- Rylie Goodchild
Gender
The effect Art and Culture have on the Selfhood of an Individual: How a Self is formed through their Contextual Society.
Claude Levi-Strauss proposed that everything in life exists in opposition to one another, explicitly naming these binary. This, a natural methodology to begin a basic understanding of the world, is an even more prevalent theory within a culture centred around code and crypto-currency economics that are programmed by ones and zeros. In contemporary times we are watching our world become more and more informed by programming, shaping the post-human era and metaverse. However, the argument around binary thinking becomes a little problematic when examples such as men and women are poised opposite one another in the same vein as power versus weakness. This human error represents a generational-bias-belief system cultivated over years of carefully constructed misogyny to repress women. Contemporary society can feel ever more progressive, but behind all coverage of female empowerment in our girlboss age, men still hold most positions of power. The distance we have come in the last 100 years only highlights the dire state we were in further, not pardon the further work that needs to take place. Globally, we are all functioning under a patriarchal society that has programmed us to believe that women are inferior to men, even if our activated brain believes otherwise. This ingrained misogyny is within all of us, and has been built into the functionality that our society follows.
Kate Millett developed the (somewhat basic) comprehension that women are not inherently, biologically or factually weaker than their male counterparts; but that the power men hold within society is socially constructed. She campaigned that “the personal is political”(Millett, K., 2016.), and is thought of as the woman to ignite second wave radical feminism. Alongside her was Betty Friedan, offering a different 'softer’ point of view on the politics of being a woman during the mid-20th century. One would hope that this discourse would have enabled widespread recognition of how the world is structured against women, and eradicate the belief that women have an innate lesser capability. Although, only now is there a youth-generation-wide progression to this way of thinking, which predicts that the world will continue to exist in a sexist manner for at least another 50-100 years still. To me this is scary, and does not project a bright outlook for other intersectional and marginalised identities that hold feminism as the most progressive movement in a long list of troubling societal faults. Modernity has birthed a new pressure on young women also; to actively show that they are strong willed, reject housewifery and demonise traditional femininity. This has bred a new level of burden to the feminist struggle, where conventional femininity is being associated with exhibiting the characteristics misogyny attributed to women, (for example victim blaming women for being vulnerable when we are harassed). To the ignorant, feminism is seen as trouble making. Examples such as #metoo rocked a very stable structure men were able to abuse, and spread the belief that these women were the problem, due to abuse of power beyond truth. The established misogynistic enemy causes no end of issues to the credibility and voice of women everyday, returning the responsibility of this issue to the women affected by it, not the men perpetrating it. So forth, to be taken seriously women and girls have to emulate masculine strength to be respected by the world.

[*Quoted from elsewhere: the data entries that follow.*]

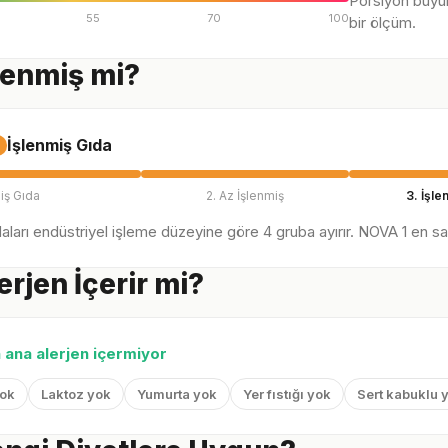
Porsiyon büyü
55
70
100
bir ölçüm.
lenmiş mi?
İşlenmiş Gıda
iş Gıda
2. Az İşlenmiş
3. İşle
ları endüstriyel işleme düzeyine göre 4 gruba ayırır. NOVA 1 en sağl
erjen İçerir mi?
n ana alerjen içermiyor
yok
Laktoz yok
Yumurta yok
Yer fıstığı yok
Sert kabuklu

This post-feminism structure constitutes that women have to do the work for those that view us as less, by displaying that we are strong enough to be taken seriously. In this sense society has prohibited progression since Millett’s age, yet now there is a further stigma attached to traditional femininity and female dominated roles, making it even harder for women to feel valued in life. This form of trad-wife hating feminism is itself steeped in misogyny: blaming women for being suppressed, shaming us for finding power in unpaid labour and ultimately excluding women from joy, happiness and fulfilment on the same level as a man.

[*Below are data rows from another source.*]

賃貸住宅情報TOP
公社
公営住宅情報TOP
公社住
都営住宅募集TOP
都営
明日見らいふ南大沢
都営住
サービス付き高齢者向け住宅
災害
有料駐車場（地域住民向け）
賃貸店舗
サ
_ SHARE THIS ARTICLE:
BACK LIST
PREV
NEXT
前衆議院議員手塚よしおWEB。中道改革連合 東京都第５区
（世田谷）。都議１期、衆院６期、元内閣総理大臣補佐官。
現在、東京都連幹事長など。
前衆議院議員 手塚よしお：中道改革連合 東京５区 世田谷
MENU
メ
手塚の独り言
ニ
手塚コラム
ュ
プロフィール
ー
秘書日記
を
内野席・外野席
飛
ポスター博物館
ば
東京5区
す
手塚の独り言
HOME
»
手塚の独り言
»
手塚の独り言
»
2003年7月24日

Gender is an exploited reason within our culture to begin marginalising individuals, yet when the gendered state moves away from being centralised on sex, one begins to see presentation as a performative act. Gender scratches at something larger and more complex, having been the topic of many artist’s work and studies. Having an identity is a human need, and when you take the rights of that identity from the self, a person ceases to exist. This can apply to all ways of being, shaping everyone in the world by different variables on their intersection of class, culture and disposition.